Add the following basic rules of behavior for editors:

  • Uniformity is not a goal: Editors are encouraged to create content and improve the style and organization of individual articles, by abiding to the basic generic article style rules, using their best judgement, and arguing with other editors, all on an article-by-article basis. Editors are discouraged from trying to achive uniformity of coverage, style or format across a group of articles — even if those articles could be considered part of a series, or deal with very similar topics.
  • One edit, one article: Mass editing — where a single user edits the visible contents of a large number of articles with relatively little effort, e.g. with the help of scripts — may be performed only with the express and specific authorization of Wikipedia Foundation, and only when strictly necessary for technical or legal reasons, or when absolutely uncontroversial (such as fixing undisputable errors of spelling or markup). It is not allowed, in particular, to perform mass edits in order to implement a change that is a matter of editor choice, no matter how consensual.

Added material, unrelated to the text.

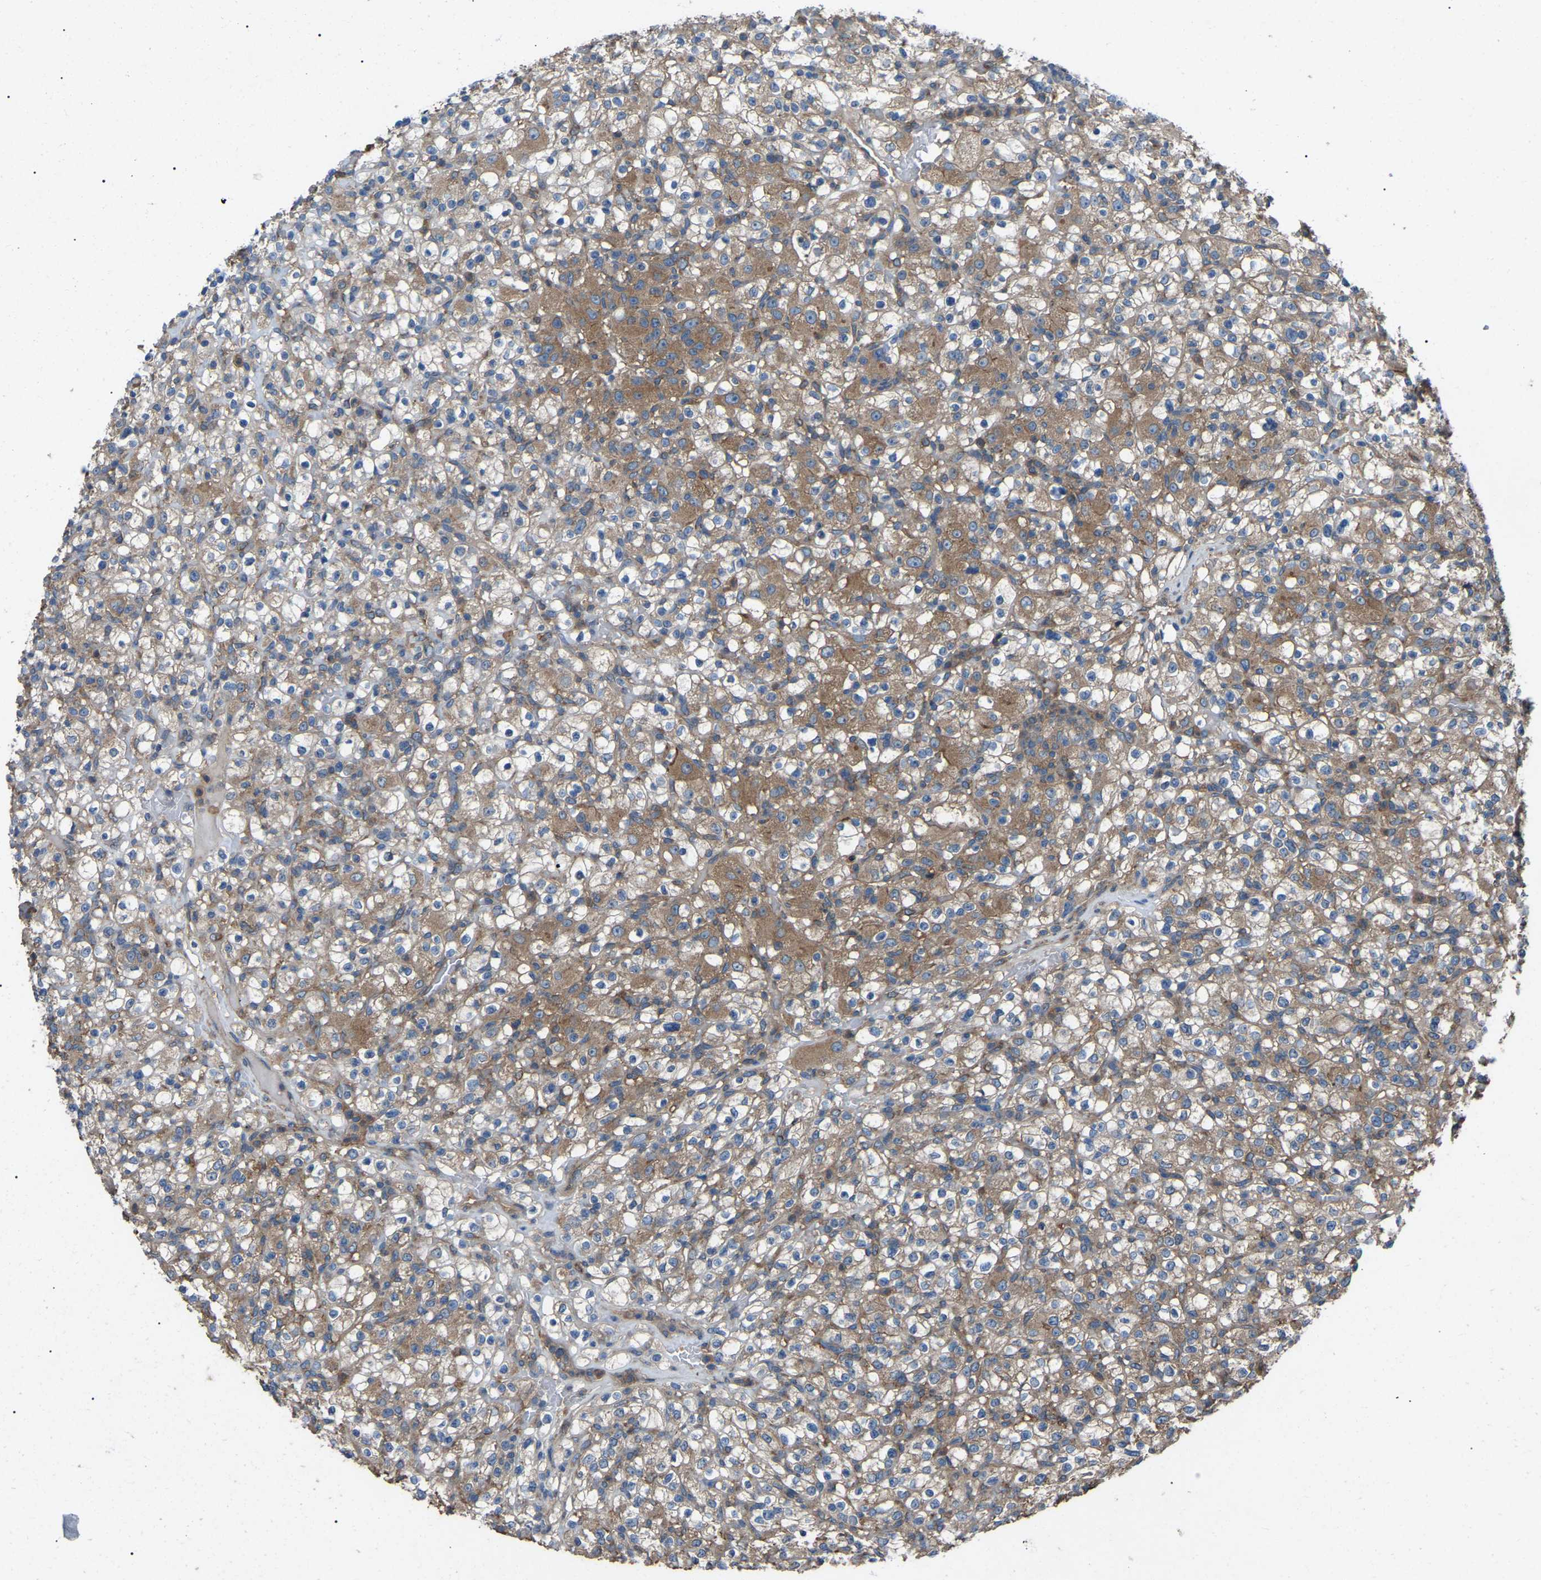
{"staining": {"intensity": "moderate", "quantity": ">75%", "location": "cytoplasmic/membranous"}, "tissue": "renal cancer", "cell_type": "Tumor cells", "image_type": "cancer", "snomed": [{"axis": "morphology", "description": "Normal tissue, NOS"}, {"axis": "morphology", "description": "Adenocarcinoma, NOS"}, {"axis": "topography", "description": "Kidney"}], "caption": "Renal cancer tissue reveals moderate cytoplasmic/membranous positivity in approximately >75% of tumor cells, visualized by immunohistochemistry.", "gene": "AIMP1", "patient": {"sex": "female", "age": 72}}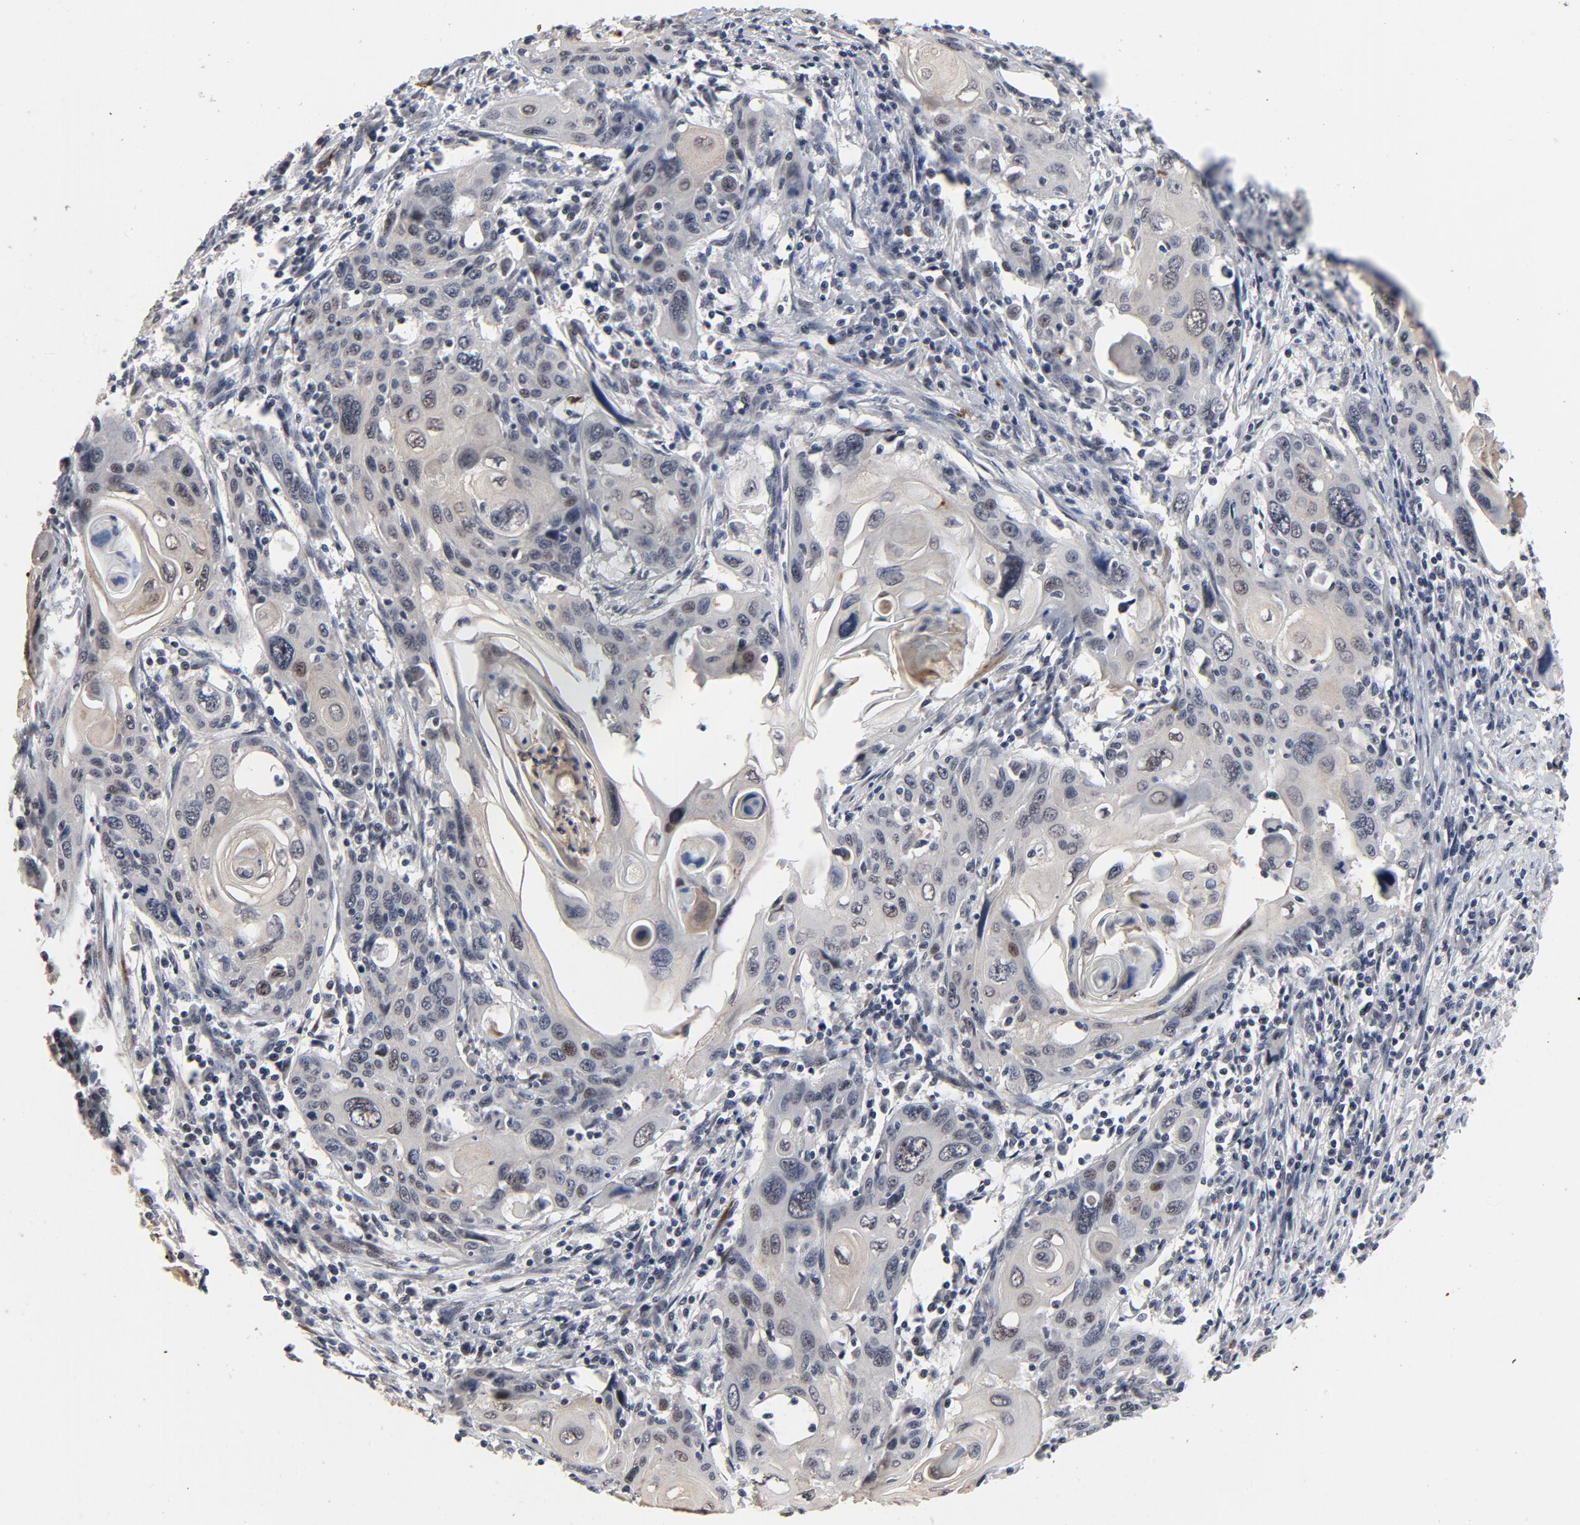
{"staining": {"intensity": "negative", "quantity": "none", "location": "none"}, "tissue": "cervical cancer", "cell_type": "Tumor cells", "image_type": "cancer", "snomed": [{"axis": "morphology", "description": "Squamous cell carcinoma, NOS"}, {"axis": "topography", "description": "Cervix"}], "caption": "This is a micrograph of immunohistochemistry (IHC) staining of cervical cancer (squamous cell carcinoma), which shows no staining in tumor cells. (Immunohistochemistry, brightfield microscopy, high magnification).", "gene": "RTL5", "patient": {"sex": "female", "age": 54}}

  • No canned or replicated content:The expansion of a template should not generate any visible words, word-size icons or images that are not part of the template call itself, including the template's name, keywords, and arguments; it should not generate more than one visible copy of each of those items; and it should not occupy significantly more screen space than the source of the template call and its argument images would. Thus templates can be used only to apply markup or special fonts, to create wikilinks and other non-visible effects, or to generate numbers (such as reference superscripts), isolated letters, and simple symbols (including symbol-sized images).
  • Article grouping should be external to the articles: Any organization of articles into groups or threads should be done through the creation of overview or index articles (such as "List of" articles), not by inserting thread links or any special kind of group navigation devices in the articles themselves. Any links from the member articles to the indices or master articles should be implemented as plain wikilinks, either embedded in the text or in the "See also" section.
  • Lead by example, not by rule: Rather than trying to impose your editorial tastes on other editors, persuade them by following or creating good examples.